2.4.1. Tavrın Tanımı

Türk Dil Kurumu (1998) sözlüğünde “durum, davranış, vaziyet, hal” (s. 2155) şeklinde açıklanan tavırın, Türk halk müziğindeki terimsel açıklaması çeşitli şekillerde yapılmaktadır. Bu tanımlarda tavır ezgi seslendirmede hem vokal hem de çalgısal seslendirme teknikleri bütünü olarak ele alınmakla birlikte, daha spesifik açıdan çalgısal seslendirme teknikleri, özellikle de bağlama seslendirme teknikleri olarak değerlendirilmektedir.

Türk halk müziğindeki tavır kavramını söyleyiş ve çalgısal teknikler bütünü olarak değerlendiren yaklaşımlardan bazıları şu şekildedir:

“Tavır, bir sanatçının, bir yörenin, bir topluluğun, kendine özgü görüş, duyuş, anlayış ve anlatış özelliği; söyleyiş biçimi; biçem. Bir yörenin ezgilerinde bulunan özelliklerin tümü. Halk ezgilerinin yörelere, topluluklara ve kişilere göre değişen söyleniş özelliği, mahalli üslup. Bir ezginin yöresinin, türünün ve biçiminin gerektirdiği gibi çalınmasını sağlayan seslendirme yöntemi. Bu yöntemi uygularken takınılan davranış, vaziyet, hallerin bütünü.” (Özbek, 2014: 175). Özbek, bir seslendirme yöntemi olarak açıkladığı tavırı, halk ezgilerinde bulunan özelliklerin gerektirdiği gibi çalınması ve söylenmesinde, bireysel ya da yöresel bir topluluğun kendine özgü görüş, duyuş, anlayış ve anlatış biçimi olarak tanımlamaktadır.

“Tavır bir eserin genel karakteri, şahsiyetidir (….) eserin ait olduğu toplumun tarihi, sosyolojik ve coğrafik yapısı, ekonomisi, dünya görüşleri, yöresel özellikleri, sözlü icrada şive, lehçe, ağız, sazlı icrada çalma şekilleri o esere bir karakter kazandırmaktadır.” (Hakalmaz, 2003: 18). Hakalmaz, eserin kimlik bulmasında önemli bir unsur olarak gördüğü tavırı, çalma ve söyleme şekilleri olarak değerlendirirken, bu şekillerin oluşumunda etken olan toplumsal ve coğrafik unsurların etkisini de açıklamaktadır.

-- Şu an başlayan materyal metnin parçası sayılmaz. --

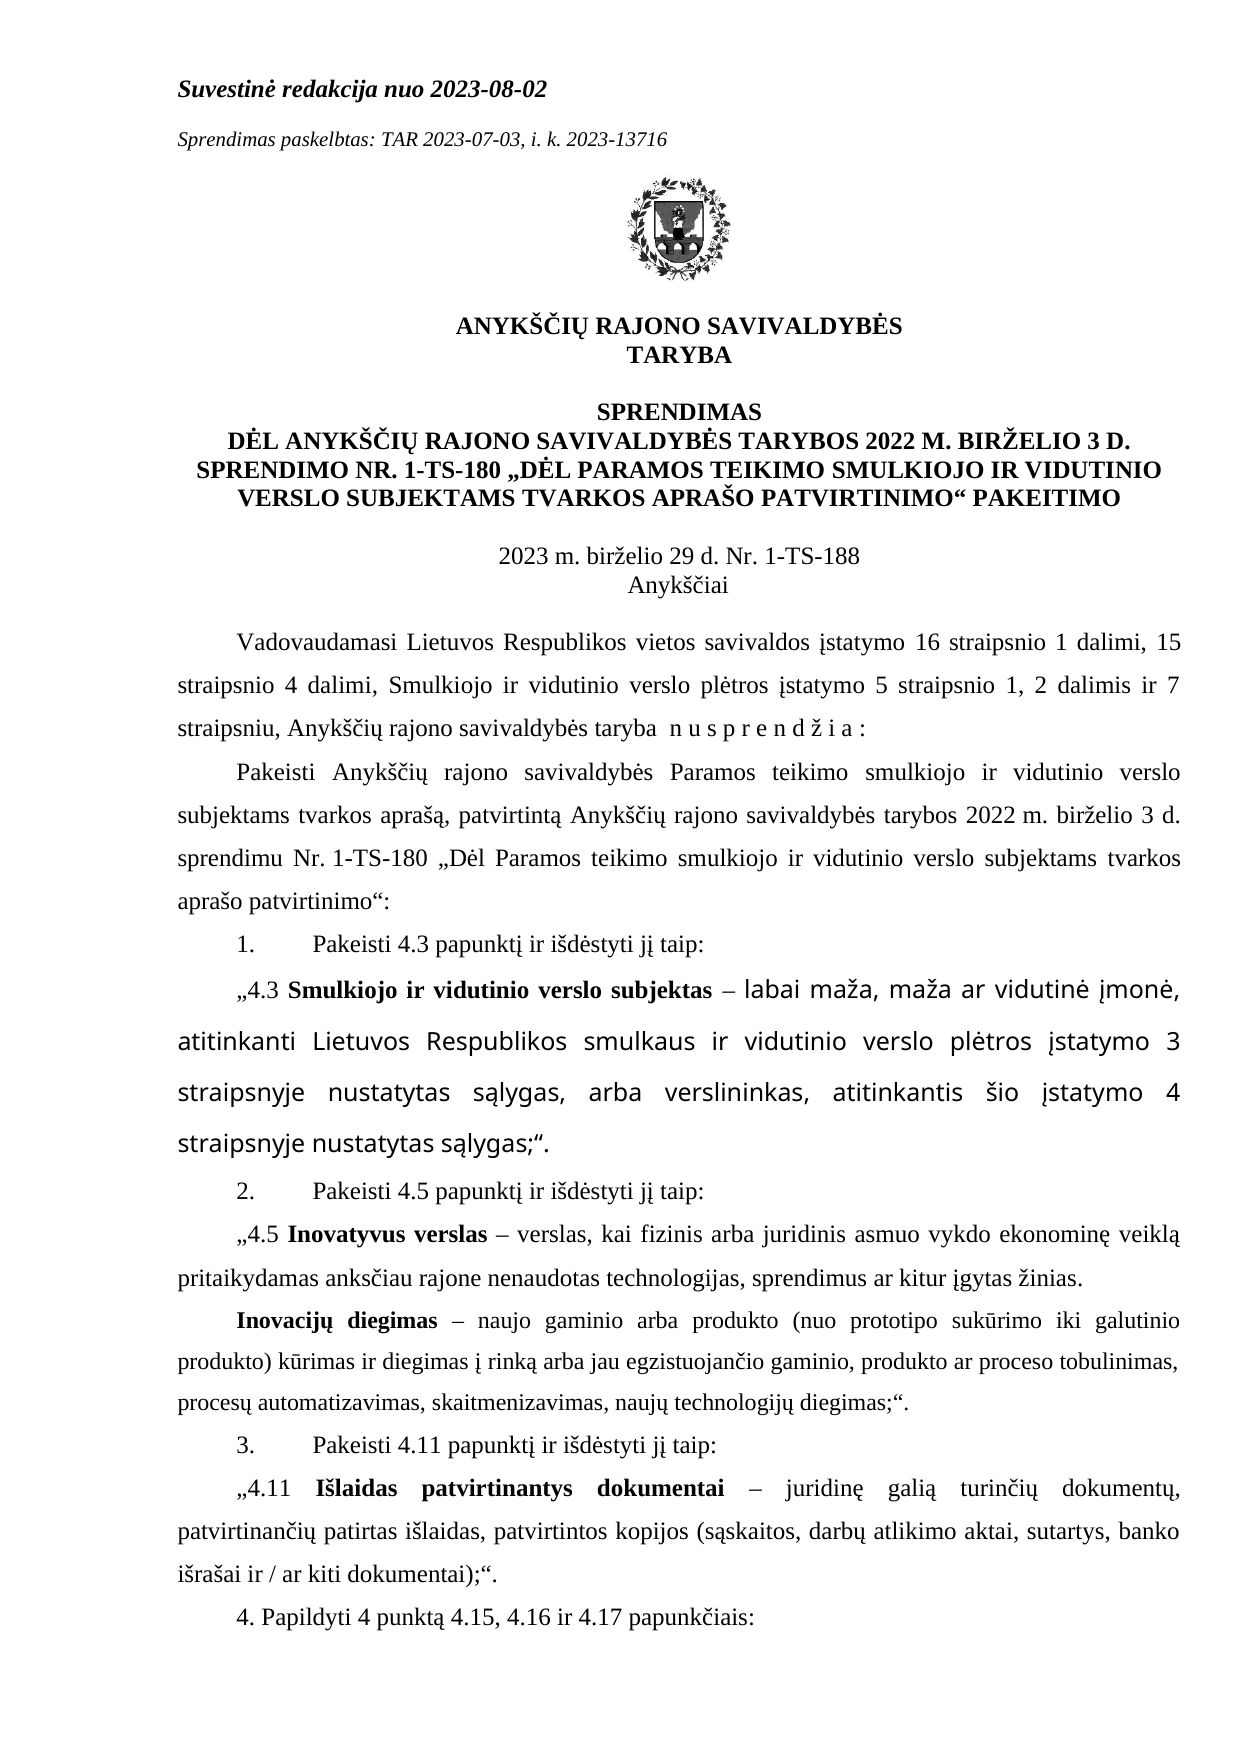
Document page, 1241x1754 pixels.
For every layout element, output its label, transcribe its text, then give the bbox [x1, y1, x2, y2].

text 1. Pakeisti 4.3 papunktį ir išdėstyti jį taip: [177, 929, 1181, 958]
text Sprendimas paskelbtas: TAR 2023-07-03, i. k. 2023-13716 [177, 127, 1181, 151]
text Vadovaudamasi Lietuvos Respublikos vietos savivaldos įstatymo 16 straipsnio 1 dalimi, 15 straipsnio 4 dalimi, Smulkiojo ir vidutinio verslo plėtros įstatymo 5 straipsnio 1, 2 dalimis ir 7 straipsniu, Anykščių rajono savivaldybės taryba nusprendžia: [177, 627, 1181, 742]
text Inovacijų diegimas – naujo gaminio arba produkto (nuo prototipo sukūrimo iki galutinio produkto) kūrimas ir diegimas į rinką arba jau egzistuojančio gaminio, produkto ar proceso tobulinimas, procesų automatizavimas, skaitmenizavimas, naujų technologijų diegimas;“. [177, 1306, 1181, 1416]
text Anykščiai [177, 570, 1181, 598]
text TARYBA [177, 340, 1181, 368]
text „4.5 Inovatyvus verslas – verslas, kai fizinis arba juridinis asmuo vykdo ekonominę veiklą pritaikydamas anksčiau rajone nenaudotas technologijas, sprendimus ar kitur įgytas žinias. [177, 1219, 1181, 1291]
text 2023 m. birželio 29 d. Nr. 1-TS-188 [177, 541, 1181, 570]
text SPRENDIMAS [177, 397, 1181, 426]
text Suvestinė redakcija nuo 2023-08-02 [177, 74, 1181, 102]
text 3. Pakeisti 4.11 papunktį ir išdėstyti jį taip: [177, 1430, 1181, 1458]
text „4.3 Smulkiojo ir vidutinio verslo subjektas – labai maža, maža ar vidutinė įmonė, atitinkanti Lietuvos Respublikos smulkaus ir vidutinio verslo plėtros įstatymo 3 straipsnyje nustatytas sąlygas, arba verslininkas, atitinkantis šio įstatymo 4 straipsnyje nustatytas sąlygas;“. [177, 972, 1181, 1159]
text 2. Pakeisti 4.5 papunktį ir išdėstyti jį taip: [177, 1176, 1181, 1205]
text 4. Papildyti 4 punktą 4.15, 4.16 ir 4.17 papunkčiais: [177, 1602, 1181, 1631]
text Pakeisti Anykščių rajono savivaldybės Paramos teikimo smulkiojo ir vidutinio verslo subjektams tvarkos aprašą, patvirtintą Anykščių rajono savivaldybės tarybos 2022 m. birželio 3 d. sprendimu Nr. 1-TS-180 „Dėl Paramos teikimo smulkiojo ir vidutinio verslo subjektams tvarkos aprašo patvirtinimo“: [177, 757, 1181, 915]
text „4.11 Išlaidas patvirtinantys dokumentai – juridinę galią turinčių dokumentų, patvirtinančių patirtas išlaidas, patvirtintos kopijos (sąskaitos, darbų atlikimo aktai, sutartys, banko išrašai ir / ar kiti dokumentai);“. [177, 1473, 1181, 1588]
text DĖL ANYKŠČIŲ RAJONO SAVIVALDYBĖS TARYBOS 2022 M. BIRŽELIO 3 D. SPRENDIMO NR. 1-TS-180 „DĖL PARAMOS TEIKIMO SMULKIOJO IR VIDUTINIO VERSLO SUBJEKTAMS TVARKOS APRAŠO PATVIRTINIMO“ PAKEITIMO [177, 426, 1181, 512]
text ANYKŠČIŲ RAJONO SAVIVALDYBĖS [177, 311, 1181, 340]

Aktı (1995) ise tavırı “Müziğin temel unsurları olan ezgi, ritim ve söz yoluyla sağlanan özelliklerin, yapılan müziğe doğrudan ya da dolaylı şekilde yansımasına, çalıp söyleme sırasında bu özelliklerin hissettirilmesi.” olarak açıklamaktadır (akt. Oral, 2010: 14-15). Aktı, müziğin temel unsurları olarak saydığı ezgi, ritim ve söz özelliklerinin seslendirilen müziğe yansımasını tavır olarak tanımlamaktadır.

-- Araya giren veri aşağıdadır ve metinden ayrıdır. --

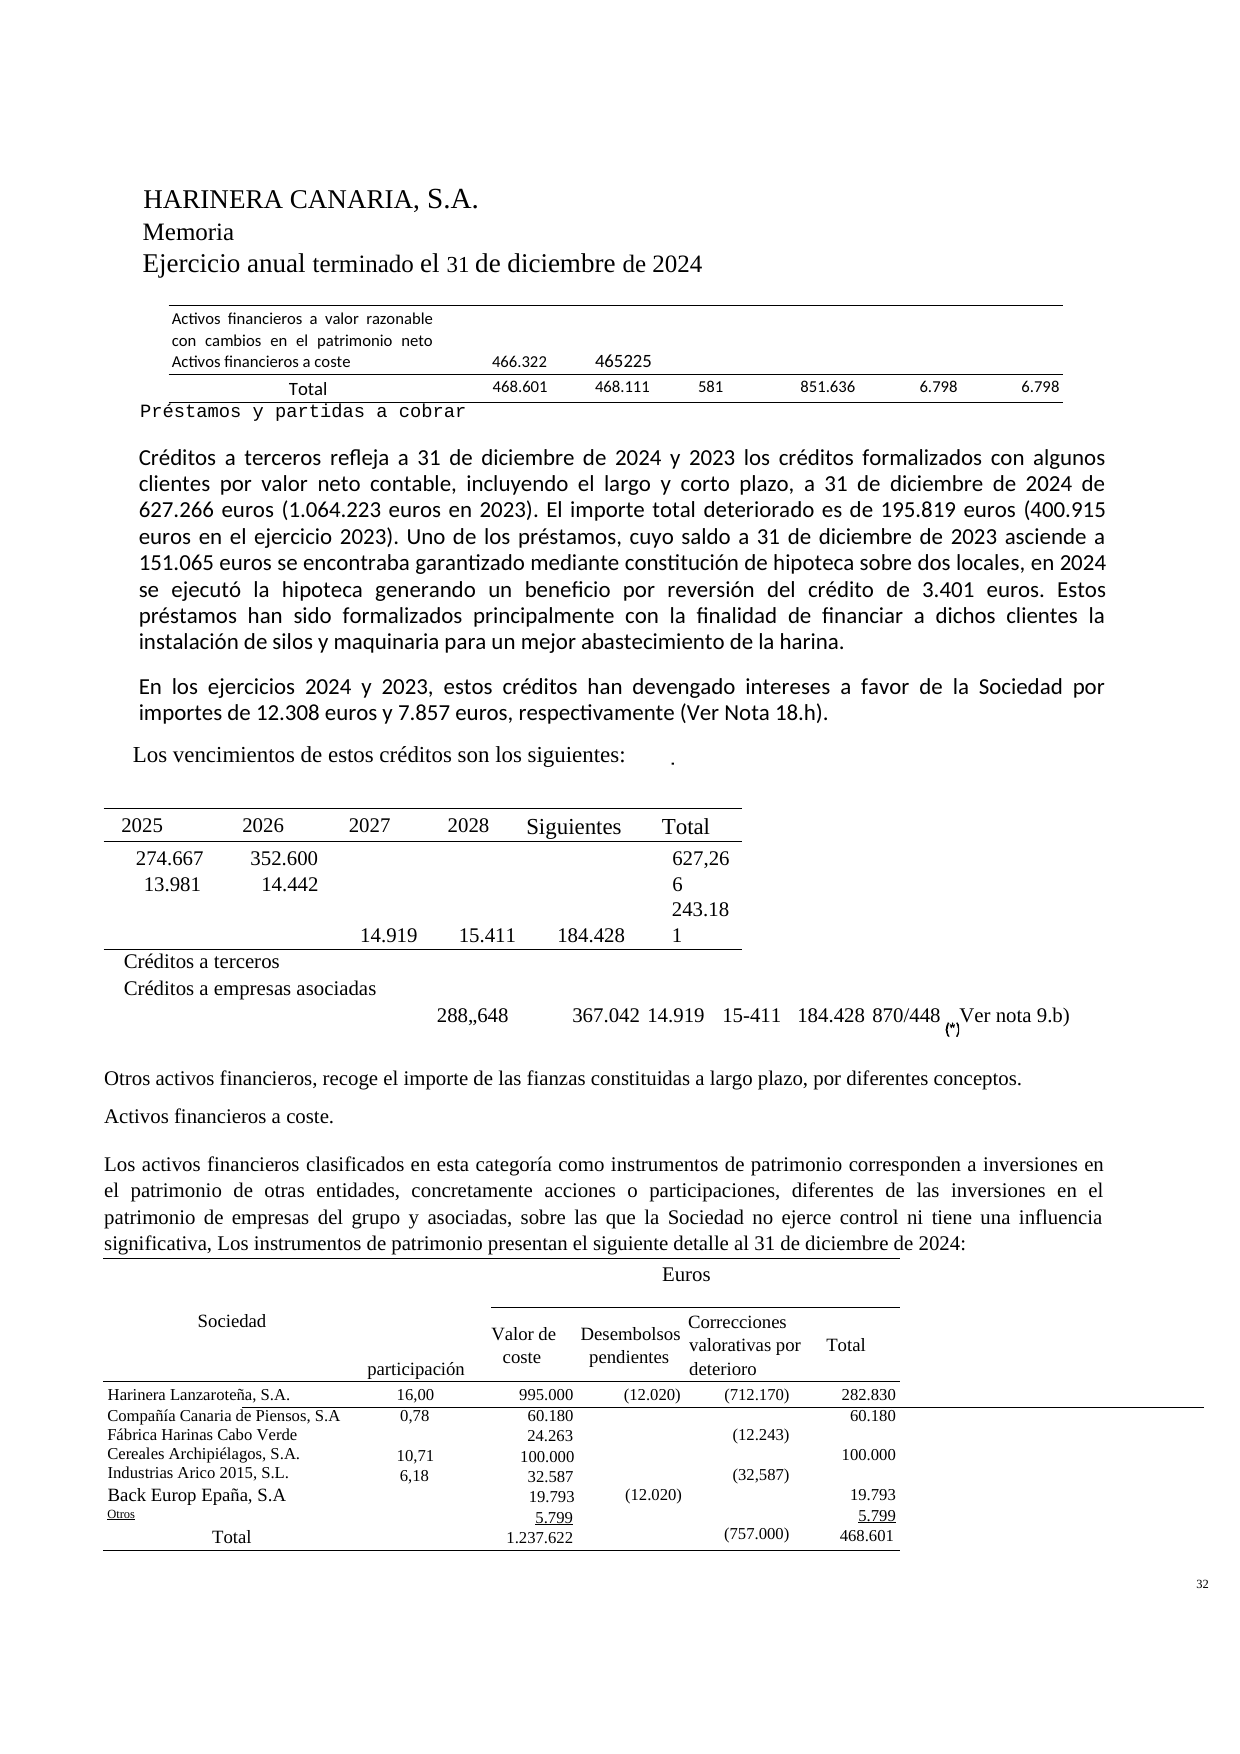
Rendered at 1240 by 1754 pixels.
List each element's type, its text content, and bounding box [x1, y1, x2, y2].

Tavırlarda söyleniş biçimleri yöresel ağızlar, çalınış biçimleri ise tezene kullanımıyla ilgilidir (Algı, 2006: 13).

2.4.2. Tavrın Oluşumunda Etkili Olan Unsurlar

Tavrın oluşum sürecinde etkili olan unsurlar hakkında çeşitli görüşler şöyledir: Halk müziğinde tavır sadece bağlamadaki mızrap hareketlerini değil, aynı zamanda çalma, söyleme, halk oyunları ve seyirlik oyunları gibi kültürel ögelerin sunulması noktasında karşımıza çıkan unsurların tamamını içeren geniş bir kavramdır. Halk müziğinde tavır sadece tezene hareketleri olarak değil aynı zamanda çalma, söyleme ve halk oyunları gibi unsurların toplamı olarak geniş bir açıdan ele alınması gerekir (Yılmaz, 2015).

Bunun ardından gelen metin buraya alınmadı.